*Your goal*
Restate all of the entries exactly. Any picture in them should be skipped.

··· Record set ···

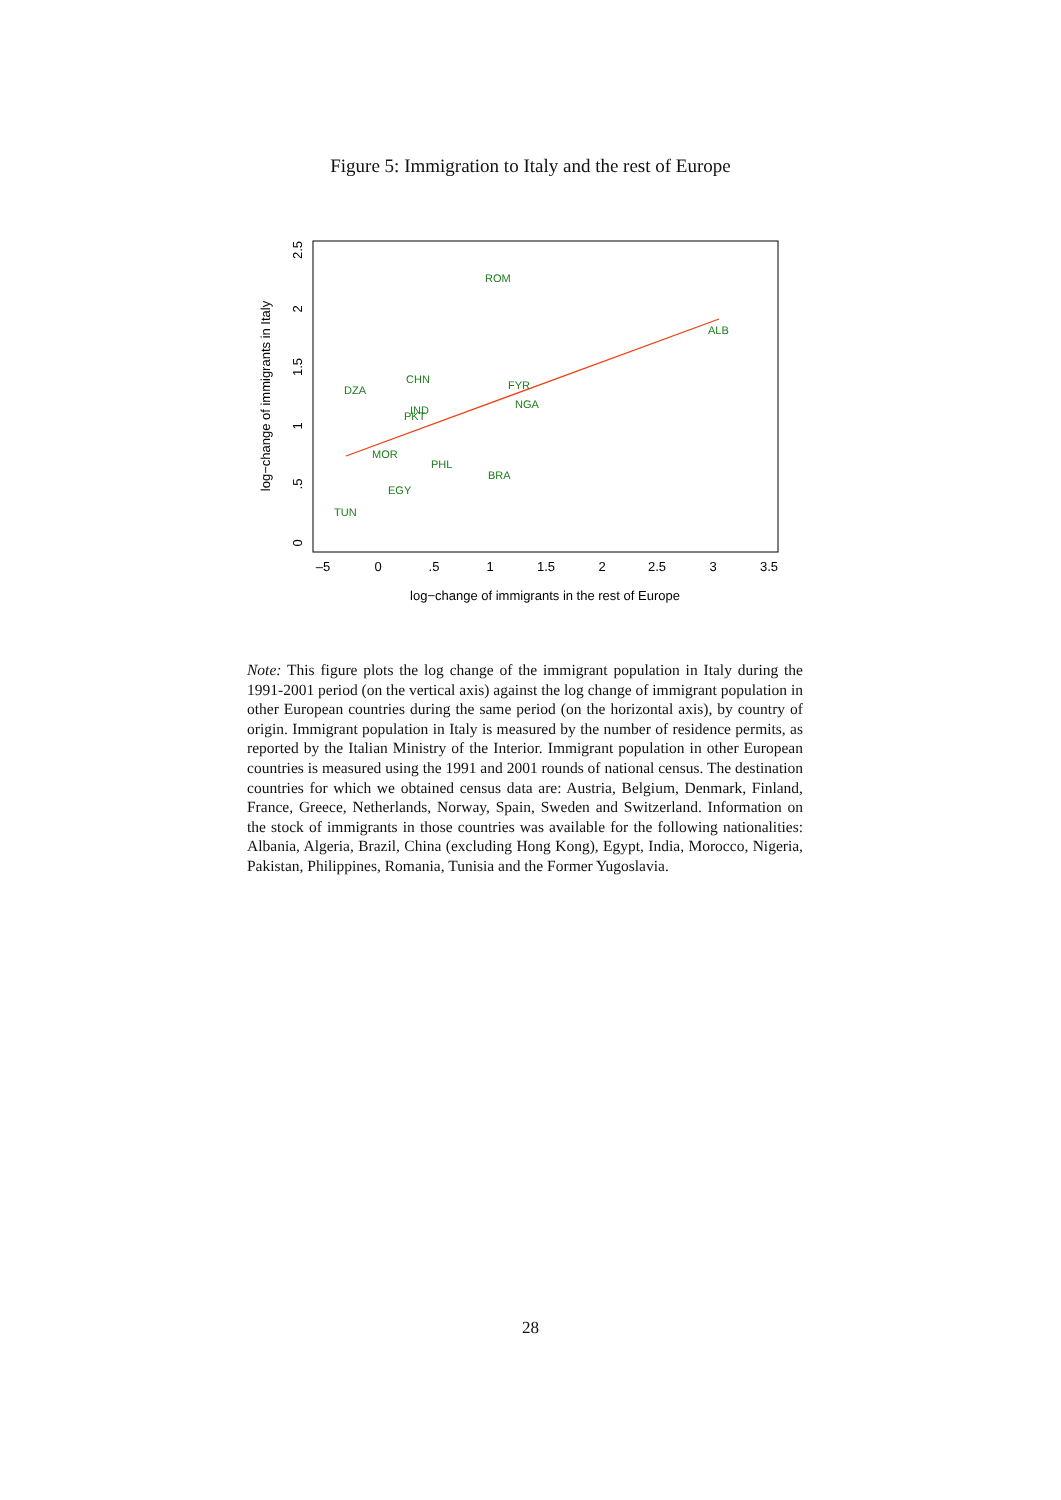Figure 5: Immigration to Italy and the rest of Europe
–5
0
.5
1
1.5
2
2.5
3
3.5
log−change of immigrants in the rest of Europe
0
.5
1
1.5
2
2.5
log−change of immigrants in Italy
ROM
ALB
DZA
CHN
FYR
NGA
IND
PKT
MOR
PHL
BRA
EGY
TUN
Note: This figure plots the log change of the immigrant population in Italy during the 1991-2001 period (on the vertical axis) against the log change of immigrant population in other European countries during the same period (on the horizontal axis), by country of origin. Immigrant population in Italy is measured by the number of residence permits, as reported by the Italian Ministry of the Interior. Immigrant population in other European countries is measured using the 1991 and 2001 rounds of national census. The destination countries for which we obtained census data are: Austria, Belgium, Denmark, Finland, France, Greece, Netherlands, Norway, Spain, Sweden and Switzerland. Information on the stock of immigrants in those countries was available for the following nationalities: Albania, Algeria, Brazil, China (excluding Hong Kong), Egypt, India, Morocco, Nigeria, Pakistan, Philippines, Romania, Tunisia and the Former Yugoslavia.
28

···

*Task response*
Figure 5: Immigration to Italy and the rest of Europe
–5
0
.5
1
1.5
2
2.5
3
3.5
log−change of immigrants in the rest of Europe
0
.5
1
1.5
2
2.5
log−change of immigrants in Italy
ROM
ALB
DZA
CHN
FYR
NGA
IND
PKT
MOR
PHL
BRA
EGY
TUN
Note: This figure plots the log change of the immigrant population in Italy during the 1991-2001 period (on the vertical axis) against the log change of immigrant population in other European countries during the same period (on the horizontal axis), by country of origin. Immigrant population in Italy is measured by the number of residence permits, as reported by the Italian Ministry of the Interior. Immigrant population in other European countries is measured using the 1991 and 2001 rounds of national census. The destination countries for which we obtained census data are: Austria, Belgium, Denmark, Finland, France, Greece, Netherlands, Norway, Spain, Sweden and Switzerland. Information on the stock of immigrants in those countries was available for the following nationalities: Albania, Algeria, Brazil, China (excluding Hong Kong), Egypt, India, Morocco, Nigeria, Pakistan, Philippines, Romania, Tunisia and the Former Yugoslavia.
28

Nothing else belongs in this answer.